Klugman, who literally screams his way through his part in a constant altruistic frenzy, pretty much carries the show on his more-than-capable shoulders. Just off of The Odd Couple TV spin-off (which also featured his Quincy co-star Garry Walberg) Klugman easily slips into the comfortable role of the detective and delivers in a way that puts him on even par with Peter Falk. From fighting the system to fishing with his friends, Klugman and the writers shape Dr. Quincy into an entirely believable, fully-rounded character from the very first episode. Sure, Quincy is an opinionated loud-mouth, a dogmatic workaholic, and an infuriating iconoclast, but it all comes from a desire to help his fellow man, and Klugman has the chops to make us believe it and even admire the character's tenacity. As Sam, Canadian-born Robert Ito provides a nice compliment to Quincy's brashness, even if he never gets many chances to get out of the morgue. Together they form a formidable team that lies at the very heart of the show's lasting success.
Like the rest of the 1970s mystery shows, Quincy always featured an impressive list of guest stars, and these seasons bring memorable turns by Buddy Hackett, Kim Cattrall, Bob Crane, Ed Begley, Jr., and the always excellent John Saxon. Beyond these notable names, however, the show is often brought down by some truly horrendous bit players, minor actors who, unsure of what to do when fixed in Klugman's intense glare, resort to yelling and screaming themselves. These are, however, minor distractions in an otherwise excellent medical mystery drama.

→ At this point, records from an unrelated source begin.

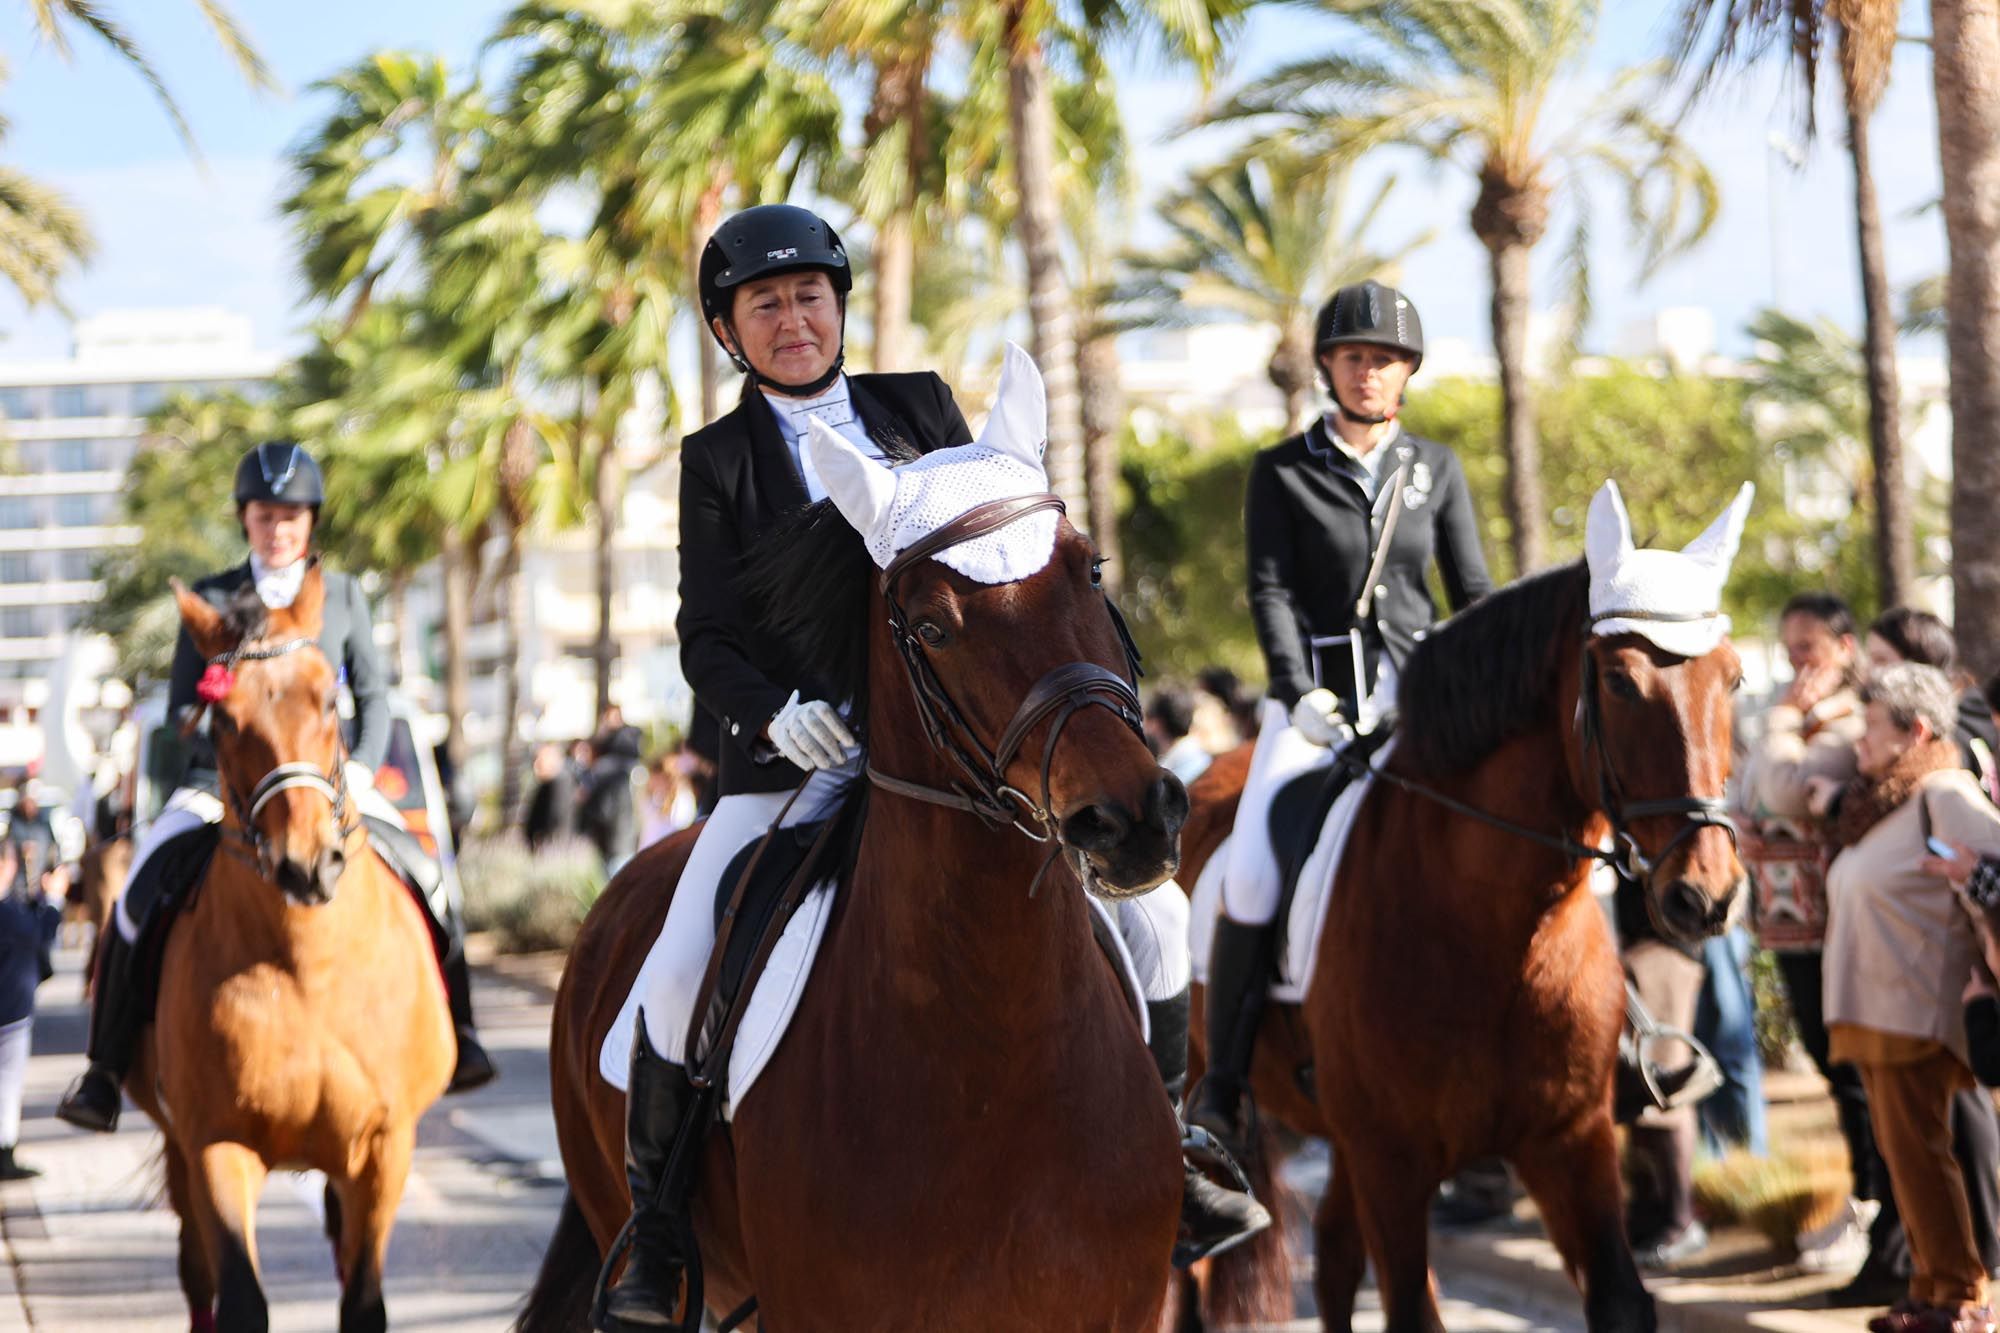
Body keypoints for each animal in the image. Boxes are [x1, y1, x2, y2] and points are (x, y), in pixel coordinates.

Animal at [135, 568, 456, 1328]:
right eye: (221, 720)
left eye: (330, 700)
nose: (305, 866)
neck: (309, 967)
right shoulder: (216, 1143)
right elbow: (239, 1298)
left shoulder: (384, 1147)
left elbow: (362, 1299)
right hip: (177, 1145)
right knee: (197, 1274)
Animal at [1184, 560, 1736, 1328]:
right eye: (1620, 681)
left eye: (1734, 679)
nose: (1704, 894)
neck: (1496, 938)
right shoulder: (1391, 1161)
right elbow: (1413, 1309)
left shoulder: (1570, 1140)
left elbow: (1621, 1300)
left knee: (1333, 1256)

Like most TV on DVD releases from the 1970s, Universal's overdue Quincy: Seasons 1&2 isn't going to wow anyone on presentation, but it's adequate for the material at hand. The included episodes look sharper and brighter than those currently making the rounds in syndication, but minor source artifacts and grain crop up every now and again. The mono 2.0 soundtrack is pretty typical for a TV show from the 1970s, cramped and slightly muffled. Music and dialogue come through sufficiently, but more dynamic sound effects seem rather flat. Fans of the show will also be disappointed to discover that there are no extras included.
By today's standards, Quincy holds up extremely well. The forensics may seem a little primitive compared to modern police procedural TV shows, but with smartly-scripted episodes and commendable performances, you'll barely notice. This is a well-crafted show that is showcased nicely by Universal's DVD collection, despite a disappointing lack of extras.
Universal is to be drawn and quartered for missing the opportunity to provide fans with any bonus material.